Coroner sees optimism in plans for Irish police

Kingsmills survivor Alan Black at a memorial to his murdered workmates in 1981
Kingsmills survivor Alan Black at a memorial to his murdered workmates in 1981

A coroner has welcomed the publication of draft legislation in the Republic concerning gardai giving evidence to inquests in Northern Ireland.

The development emerged at an inquest into the Kingsmills massacre, when 10 Protestants were fatally shot in 1976.

The issue of gardai not giving evidence has been raised as a matter of concern in a number of historic inquests, particularly those which occurred close to the border and may have resulted in cross-border movement of suspects.

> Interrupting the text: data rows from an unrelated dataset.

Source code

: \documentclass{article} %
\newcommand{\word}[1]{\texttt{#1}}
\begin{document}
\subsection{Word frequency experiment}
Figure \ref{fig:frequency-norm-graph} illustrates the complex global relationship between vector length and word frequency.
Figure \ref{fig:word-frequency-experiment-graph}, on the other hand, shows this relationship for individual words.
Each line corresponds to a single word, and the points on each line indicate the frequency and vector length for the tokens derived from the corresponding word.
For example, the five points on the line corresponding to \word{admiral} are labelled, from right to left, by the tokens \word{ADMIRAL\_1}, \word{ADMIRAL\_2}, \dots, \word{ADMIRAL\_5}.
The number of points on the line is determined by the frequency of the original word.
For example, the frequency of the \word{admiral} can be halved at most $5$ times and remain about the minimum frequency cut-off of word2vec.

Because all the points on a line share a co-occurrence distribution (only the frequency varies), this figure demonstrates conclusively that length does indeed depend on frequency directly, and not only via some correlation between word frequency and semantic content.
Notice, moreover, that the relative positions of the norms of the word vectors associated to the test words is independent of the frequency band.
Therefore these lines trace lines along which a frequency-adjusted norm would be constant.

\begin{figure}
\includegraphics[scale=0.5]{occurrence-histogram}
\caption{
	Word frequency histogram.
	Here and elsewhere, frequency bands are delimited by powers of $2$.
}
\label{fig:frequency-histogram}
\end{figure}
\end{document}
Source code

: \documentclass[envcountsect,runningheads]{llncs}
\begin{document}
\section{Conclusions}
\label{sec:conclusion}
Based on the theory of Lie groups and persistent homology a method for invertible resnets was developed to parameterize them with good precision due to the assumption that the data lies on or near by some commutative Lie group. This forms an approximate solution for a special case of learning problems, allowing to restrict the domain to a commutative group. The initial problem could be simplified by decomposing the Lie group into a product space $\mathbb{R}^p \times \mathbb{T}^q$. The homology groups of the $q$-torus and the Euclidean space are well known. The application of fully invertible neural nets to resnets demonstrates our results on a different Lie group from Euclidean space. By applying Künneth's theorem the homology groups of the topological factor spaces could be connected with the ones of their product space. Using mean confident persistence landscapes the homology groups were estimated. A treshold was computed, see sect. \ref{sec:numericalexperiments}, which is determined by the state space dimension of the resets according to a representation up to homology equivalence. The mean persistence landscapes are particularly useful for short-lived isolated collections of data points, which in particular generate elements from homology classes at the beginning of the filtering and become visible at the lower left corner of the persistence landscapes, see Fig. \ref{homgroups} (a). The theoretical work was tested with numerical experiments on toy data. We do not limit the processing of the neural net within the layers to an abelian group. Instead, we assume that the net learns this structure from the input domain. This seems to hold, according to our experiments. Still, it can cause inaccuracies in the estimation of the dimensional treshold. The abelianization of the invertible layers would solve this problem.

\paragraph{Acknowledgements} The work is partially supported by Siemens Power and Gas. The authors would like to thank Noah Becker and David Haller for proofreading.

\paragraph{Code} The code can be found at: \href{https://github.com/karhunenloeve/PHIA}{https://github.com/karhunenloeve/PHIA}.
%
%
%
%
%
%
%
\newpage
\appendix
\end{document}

The Kingsmills inquest has previously sought unsuccessfully to hear evidence from Gardai staff.

In April this year, the inquest heard that Irish authorities had told the coroner’s representative that they did not have a legislative basis to compel gardai to leave the jurisdiction to attend a court in Belfast.

On November 22, the Irish government published the draft “Criminal Justice (International cooperation) Bill 2017”, which aims to – among other things – “respond to the needs of coroners in Northern Ireland and Britain dealing with legacy cases to access testimony from An Garda Siochana”.

Coroner Brian Sherrard said on Friday that whilst it is “early days” the move is “a matter of some optimism”, and said the bill’s text is “worth reading”.